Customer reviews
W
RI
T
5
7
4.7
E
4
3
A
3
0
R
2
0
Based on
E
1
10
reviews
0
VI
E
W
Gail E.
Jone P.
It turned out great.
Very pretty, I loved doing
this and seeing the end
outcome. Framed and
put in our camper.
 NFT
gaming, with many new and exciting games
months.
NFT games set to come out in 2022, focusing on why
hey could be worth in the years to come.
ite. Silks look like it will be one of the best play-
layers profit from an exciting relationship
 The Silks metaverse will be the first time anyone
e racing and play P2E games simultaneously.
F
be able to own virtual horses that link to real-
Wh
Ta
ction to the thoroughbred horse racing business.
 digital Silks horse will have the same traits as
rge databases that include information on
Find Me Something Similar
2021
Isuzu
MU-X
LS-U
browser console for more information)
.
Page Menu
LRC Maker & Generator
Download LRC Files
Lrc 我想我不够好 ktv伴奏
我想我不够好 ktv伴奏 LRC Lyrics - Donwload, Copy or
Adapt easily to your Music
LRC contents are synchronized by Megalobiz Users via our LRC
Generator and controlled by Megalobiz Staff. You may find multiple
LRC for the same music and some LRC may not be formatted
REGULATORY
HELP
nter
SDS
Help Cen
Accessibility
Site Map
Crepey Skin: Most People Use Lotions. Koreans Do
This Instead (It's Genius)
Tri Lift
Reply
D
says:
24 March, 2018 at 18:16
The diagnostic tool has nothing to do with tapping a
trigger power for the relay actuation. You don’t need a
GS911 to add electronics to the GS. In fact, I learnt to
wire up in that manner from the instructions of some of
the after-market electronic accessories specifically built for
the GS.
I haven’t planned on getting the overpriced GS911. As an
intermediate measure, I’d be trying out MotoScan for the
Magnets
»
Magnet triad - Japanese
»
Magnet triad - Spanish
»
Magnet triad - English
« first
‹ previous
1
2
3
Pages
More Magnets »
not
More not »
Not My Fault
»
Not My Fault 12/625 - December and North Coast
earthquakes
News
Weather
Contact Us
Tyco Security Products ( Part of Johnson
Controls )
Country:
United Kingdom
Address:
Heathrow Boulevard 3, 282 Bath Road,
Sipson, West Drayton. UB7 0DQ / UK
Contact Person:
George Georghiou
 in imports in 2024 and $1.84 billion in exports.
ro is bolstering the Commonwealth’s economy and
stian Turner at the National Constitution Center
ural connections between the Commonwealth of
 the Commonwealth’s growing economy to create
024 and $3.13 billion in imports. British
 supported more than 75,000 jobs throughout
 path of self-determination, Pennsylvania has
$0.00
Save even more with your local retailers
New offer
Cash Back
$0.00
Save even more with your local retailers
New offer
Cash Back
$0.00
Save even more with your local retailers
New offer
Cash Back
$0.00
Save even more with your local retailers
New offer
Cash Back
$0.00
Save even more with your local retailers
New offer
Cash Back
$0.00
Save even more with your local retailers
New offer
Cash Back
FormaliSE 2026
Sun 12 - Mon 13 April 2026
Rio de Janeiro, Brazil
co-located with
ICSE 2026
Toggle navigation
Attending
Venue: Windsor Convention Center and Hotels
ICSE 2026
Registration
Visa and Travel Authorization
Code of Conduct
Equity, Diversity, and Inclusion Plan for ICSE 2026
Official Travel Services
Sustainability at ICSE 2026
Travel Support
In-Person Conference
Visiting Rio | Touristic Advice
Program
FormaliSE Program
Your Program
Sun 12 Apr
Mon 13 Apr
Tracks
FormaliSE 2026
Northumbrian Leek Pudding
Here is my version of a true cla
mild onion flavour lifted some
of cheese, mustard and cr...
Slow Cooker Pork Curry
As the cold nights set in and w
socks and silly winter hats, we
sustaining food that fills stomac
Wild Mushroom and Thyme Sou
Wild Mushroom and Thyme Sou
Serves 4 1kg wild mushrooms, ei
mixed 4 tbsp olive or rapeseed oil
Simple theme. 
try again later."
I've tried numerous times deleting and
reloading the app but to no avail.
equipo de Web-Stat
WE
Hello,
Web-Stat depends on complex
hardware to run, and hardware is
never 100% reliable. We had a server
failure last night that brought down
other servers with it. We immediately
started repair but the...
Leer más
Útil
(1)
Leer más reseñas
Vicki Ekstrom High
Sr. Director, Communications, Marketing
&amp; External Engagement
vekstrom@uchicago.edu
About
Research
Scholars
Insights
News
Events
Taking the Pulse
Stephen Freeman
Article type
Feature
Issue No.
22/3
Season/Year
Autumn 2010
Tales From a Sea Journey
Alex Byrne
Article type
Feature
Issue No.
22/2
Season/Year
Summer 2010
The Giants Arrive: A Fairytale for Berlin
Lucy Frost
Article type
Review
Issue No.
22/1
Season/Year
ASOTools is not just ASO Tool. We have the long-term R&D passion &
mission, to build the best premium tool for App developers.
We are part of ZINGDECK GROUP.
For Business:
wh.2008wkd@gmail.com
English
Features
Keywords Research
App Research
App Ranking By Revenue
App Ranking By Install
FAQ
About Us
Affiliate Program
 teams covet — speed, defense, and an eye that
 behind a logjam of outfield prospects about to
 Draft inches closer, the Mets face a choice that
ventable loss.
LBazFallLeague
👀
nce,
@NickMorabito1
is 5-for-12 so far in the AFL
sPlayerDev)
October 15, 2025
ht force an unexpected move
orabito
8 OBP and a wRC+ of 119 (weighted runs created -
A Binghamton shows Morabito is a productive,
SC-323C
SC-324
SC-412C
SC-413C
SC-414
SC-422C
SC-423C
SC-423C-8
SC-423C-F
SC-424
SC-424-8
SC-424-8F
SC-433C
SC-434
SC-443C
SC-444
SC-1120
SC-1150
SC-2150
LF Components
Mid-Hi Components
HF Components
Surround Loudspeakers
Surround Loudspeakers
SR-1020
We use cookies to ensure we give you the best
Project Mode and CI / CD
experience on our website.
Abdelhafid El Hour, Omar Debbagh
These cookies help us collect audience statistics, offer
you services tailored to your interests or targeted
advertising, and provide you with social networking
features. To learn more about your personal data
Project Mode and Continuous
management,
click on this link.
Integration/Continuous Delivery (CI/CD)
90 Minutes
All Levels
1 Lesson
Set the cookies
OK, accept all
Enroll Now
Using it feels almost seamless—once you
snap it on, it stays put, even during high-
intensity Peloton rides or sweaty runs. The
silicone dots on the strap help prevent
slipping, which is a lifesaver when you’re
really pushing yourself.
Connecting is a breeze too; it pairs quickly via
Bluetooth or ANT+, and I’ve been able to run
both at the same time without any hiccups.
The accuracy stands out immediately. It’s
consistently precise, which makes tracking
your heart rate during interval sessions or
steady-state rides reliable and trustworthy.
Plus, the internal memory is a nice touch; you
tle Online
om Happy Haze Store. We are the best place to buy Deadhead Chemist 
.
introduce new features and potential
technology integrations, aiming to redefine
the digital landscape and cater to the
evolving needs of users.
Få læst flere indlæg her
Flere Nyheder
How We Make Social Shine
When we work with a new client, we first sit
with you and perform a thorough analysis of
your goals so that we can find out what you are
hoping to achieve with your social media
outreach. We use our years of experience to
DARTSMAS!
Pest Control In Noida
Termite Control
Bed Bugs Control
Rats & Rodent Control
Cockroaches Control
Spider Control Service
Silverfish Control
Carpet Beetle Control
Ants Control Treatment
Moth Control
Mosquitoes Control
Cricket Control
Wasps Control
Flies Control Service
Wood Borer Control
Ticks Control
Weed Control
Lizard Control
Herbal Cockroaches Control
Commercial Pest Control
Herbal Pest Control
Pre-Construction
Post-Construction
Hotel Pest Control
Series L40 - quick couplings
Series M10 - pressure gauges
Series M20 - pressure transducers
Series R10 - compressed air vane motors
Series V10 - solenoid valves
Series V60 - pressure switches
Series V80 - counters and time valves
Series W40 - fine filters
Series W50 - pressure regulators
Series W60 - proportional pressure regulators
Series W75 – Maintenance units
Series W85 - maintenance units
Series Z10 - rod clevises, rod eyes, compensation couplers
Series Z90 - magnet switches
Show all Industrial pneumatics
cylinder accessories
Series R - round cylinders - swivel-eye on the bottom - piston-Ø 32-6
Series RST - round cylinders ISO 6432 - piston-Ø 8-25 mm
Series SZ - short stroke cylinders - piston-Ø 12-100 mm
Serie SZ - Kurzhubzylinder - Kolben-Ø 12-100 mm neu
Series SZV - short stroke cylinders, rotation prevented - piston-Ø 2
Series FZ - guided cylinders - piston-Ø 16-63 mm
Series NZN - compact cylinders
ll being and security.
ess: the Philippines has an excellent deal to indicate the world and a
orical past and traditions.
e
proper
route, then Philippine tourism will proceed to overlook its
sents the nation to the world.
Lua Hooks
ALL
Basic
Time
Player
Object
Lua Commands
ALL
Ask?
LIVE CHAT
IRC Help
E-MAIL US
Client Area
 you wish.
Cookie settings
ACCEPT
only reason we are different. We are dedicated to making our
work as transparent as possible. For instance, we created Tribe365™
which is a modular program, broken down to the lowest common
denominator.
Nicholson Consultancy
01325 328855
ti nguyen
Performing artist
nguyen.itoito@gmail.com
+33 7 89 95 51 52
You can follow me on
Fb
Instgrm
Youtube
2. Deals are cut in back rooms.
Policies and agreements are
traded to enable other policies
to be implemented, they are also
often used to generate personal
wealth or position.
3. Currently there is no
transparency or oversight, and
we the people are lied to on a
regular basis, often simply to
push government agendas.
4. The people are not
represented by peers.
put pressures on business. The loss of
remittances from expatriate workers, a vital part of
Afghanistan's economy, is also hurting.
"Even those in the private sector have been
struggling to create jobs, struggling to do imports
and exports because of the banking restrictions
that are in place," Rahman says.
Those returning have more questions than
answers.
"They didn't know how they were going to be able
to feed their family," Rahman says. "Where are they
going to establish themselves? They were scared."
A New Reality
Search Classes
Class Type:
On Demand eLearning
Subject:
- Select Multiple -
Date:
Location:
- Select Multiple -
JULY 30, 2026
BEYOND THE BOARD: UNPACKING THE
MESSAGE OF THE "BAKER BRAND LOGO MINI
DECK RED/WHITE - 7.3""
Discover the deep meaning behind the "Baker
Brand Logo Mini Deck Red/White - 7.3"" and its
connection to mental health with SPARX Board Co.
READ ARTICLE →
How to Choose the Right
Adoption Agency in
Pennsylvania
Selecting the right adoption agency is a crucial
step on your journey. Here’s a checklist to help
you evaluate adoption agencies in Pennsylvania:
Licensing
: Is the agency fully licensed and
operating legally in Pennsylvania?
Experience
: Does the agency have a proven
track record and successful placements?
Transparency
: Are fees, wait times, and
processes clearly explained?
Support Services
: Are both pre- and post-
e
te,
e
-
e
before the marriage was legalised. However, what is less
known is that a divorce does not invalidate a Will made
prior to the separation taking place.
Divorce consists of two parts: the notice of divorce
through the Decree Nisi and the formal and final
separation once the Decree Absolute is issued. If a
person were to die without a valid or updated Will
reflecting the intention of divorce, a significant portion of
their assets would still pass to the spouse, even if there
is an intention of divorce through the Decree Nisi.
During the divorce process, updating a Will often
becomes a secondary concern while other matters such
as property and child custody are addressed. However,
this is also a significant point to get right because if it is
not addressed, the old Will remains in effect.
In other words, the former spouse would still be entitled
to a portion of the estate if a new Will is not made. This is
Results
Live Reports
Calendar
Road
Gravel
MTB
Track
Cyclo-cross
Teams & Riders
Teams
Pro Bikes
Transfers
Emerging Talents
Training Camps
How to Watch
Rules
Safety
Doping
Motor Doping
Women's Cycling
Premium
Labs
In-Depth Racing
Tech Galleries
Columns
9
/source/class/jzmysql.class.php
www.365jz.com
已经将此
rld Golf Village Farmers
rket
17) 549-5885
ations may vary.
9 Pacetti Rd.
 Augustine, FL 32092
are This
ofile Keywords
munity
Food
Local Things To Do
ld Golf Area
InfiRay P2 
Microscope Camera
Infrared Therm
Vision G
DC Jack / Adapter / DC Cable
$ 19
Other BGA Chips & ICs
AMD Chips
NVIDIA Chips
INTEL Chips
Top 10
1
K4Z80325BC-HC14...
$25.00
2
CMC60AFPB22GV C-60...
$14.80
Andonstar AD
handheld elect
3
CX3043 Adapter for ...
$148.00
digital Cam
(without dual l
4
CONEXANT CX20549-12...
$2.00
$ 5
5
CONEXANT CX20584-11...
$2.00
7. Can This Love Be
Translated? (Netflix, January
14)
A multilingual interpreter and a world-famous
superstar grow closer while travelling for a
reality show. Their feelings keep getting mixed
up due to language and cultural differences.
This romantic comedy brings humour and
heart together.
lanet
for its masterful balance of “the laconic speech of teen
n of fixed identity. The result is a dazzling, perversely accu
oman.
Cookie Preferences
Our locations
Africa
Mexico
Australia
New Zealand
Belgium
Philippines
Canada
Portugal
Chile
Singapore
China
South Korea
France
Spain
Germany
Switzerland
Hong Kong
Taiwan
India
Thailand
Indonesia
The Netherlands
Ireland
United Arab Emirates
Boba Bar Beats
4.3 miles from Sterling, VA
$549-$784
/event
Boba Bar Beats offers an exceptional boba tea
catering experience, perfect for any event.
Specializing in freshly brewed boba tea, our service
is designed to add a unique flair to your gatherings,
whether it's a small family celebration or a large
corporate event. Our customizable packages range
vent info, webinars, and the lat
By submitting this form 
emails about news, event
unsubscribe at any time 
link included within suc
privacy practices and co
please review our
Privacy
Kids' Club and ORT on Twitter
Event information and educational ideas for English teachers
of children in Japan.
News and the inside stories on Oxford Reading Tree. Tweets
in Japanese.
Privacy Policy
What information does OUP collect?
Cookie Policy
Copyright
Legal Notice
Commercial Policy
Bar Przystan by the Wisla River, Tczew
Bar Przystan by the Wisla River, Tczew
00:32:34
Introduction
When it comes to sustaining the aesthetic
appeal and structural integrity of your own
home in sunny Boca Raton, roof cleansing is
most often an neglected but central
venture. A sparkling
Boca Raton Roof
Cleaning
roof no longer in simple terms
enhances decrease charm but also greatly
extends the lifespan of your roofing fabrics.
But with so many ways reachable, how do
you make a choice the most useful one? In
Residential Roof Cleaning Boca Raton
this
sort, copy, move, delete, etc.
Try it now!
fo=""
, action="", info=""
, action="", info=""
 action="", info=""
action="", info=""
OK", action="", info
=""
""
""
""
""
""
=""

What the task requires => Copy out the listing word for word, starting at its first line and ending with the line that contains "gaming, with many new and exciting games", including both.

Response to this exercise =>
Customer reviews
W
RI
T
5
7
4.7
E
4
3
A
3
0
R
2
0
Based on
E
1
10
reviews
0
VI
E
W
Gail E.
Jone P.
It turned out great.
Very pretty, I loved doing
this and seeing the end
outcome. Framed and
put in our camper.
 NFT
gaming, with many new and exciting games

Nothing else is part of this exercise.